How to complete this task: Please copy each line below that contains the word "consumer".

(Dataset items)
[Start of Attachment]

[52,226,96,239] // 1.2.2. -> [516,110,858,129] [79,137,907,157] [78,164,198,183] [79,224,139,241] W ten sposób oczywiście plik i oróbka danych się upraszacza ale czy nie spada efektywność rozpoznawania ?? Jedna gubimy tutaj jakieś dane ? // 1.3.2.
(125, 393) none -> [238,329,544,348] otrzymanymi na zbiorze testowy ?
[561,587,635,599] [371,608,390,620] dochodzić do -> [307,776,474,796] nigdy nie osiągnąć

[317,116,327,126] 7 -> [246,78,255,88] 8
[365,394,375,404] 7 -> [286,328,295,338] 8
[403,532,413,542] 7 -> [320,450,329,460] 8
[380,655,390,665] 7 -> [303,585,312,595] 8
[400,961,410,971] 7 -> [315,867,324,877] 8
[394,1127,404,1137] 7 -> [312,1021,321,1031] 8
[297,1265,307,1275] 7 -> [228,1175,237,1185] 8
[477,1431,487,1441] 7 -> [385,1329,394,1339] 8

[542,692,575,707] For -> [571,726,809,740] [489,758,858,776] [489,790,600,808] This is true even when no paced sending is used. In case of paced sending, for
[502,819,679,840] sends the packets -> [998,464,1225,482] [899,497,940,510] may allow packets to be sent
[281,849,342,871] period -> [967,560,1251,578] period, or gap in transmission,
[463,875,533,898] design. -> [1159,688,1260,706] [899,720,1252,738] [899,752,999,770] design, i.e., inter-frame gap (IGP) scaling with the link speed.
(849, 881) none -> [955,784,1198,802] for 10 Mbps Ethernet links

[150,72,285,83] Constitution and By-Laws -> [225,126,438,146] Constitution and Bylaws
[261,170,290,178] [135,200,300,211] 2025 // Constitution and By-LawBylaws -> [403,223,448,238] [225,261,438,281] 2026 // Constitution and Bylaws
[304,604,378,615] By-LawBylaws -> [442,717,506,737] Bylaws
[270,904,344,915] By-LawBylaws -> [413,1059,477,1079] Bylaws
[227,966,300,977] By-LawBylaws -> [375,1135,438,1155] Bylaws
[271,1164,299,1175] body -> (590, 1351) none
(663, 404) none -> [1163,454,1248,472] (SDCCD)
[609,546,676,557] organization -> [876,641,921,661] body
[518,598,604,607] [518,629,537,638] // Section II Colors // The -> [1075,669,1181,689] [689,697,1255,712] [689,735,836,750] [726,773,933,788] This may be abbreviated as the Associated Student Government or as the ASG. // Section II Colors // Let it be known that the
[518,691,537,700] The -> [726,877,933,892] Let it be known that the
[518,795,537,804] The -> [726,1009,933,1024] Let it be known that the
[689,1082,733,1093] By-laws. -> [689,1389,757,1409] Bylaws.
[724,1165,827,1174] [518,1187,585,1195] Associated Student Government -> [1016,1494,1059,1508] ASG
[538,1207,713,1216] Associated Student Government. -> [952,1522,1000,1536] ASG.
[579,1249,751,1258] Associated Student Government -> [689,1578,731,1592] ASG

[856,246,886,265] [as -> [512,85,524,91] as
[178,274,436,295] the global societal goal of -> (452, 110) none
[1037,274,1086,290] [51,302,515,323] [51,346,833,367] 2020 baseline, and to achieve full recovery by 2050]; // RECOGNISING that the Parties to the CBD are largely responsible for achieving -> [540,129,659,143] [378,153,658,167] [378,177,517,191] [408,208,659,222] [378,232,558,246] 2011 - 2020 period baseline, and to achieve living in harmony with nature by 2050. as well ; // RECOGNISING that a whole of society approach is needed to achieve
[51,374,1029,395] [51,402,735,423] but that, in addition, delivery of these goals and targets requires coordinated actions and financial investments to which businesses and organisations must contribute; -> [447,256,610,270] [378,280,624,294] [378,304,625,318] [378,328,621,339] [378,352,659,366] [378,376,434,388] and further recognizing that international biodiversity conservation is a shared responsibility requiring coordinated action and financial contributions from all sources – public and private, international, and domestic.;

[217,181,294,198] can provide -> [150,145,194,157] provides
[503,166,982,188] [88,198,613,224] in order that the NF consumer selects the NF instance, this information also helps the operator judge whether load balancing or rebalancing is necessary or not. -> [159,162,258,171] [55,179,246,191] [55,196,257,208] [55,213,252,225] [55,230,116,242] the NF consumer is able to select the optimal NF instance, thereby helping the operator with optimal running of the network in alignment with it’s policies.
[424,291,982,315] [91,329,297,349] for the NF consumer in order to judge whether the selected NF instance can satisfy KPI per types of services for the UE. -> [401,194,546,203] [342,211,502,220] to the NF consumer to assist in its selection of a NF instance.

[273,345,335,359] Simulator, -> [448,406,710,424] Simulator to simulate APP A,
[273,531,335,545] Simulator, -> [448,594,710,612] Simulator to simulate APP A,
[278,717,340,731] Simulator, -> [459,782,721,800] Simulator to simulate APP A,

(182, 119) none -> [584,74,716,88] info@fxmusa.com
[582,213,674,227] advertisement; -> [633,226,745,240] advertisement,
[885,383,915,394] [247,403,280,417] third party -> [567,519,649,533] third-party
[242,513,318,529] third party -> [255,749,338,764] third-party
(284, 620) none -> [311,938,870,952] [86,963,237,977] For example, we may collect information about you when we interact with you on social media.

[End of Attachment]

Your solution:
[503,166,982,188] [88,198,613,224] in order that the NF consumer selects the NF instance, this information also helps the operator judge whether load balancing or rebalancing is necessary or not. -> [159,162,258,171] [55,179,246,191] [55,196,257,208] [55,213,252,225] [55,230,116,242] the NF consumer is able to select the optimal NF instance, thereby helping the operator with optimal running of the network in alignment with it’s policies.
[424,291,982,315] [91,329,297,349] for the NF consumer in order to judge whether the selected NF instance can satisfy KPI per types of services for the UE. -> [401,194,546,203] [342,211,502,220] to the NF consumer to assist in its selection of a NF instance.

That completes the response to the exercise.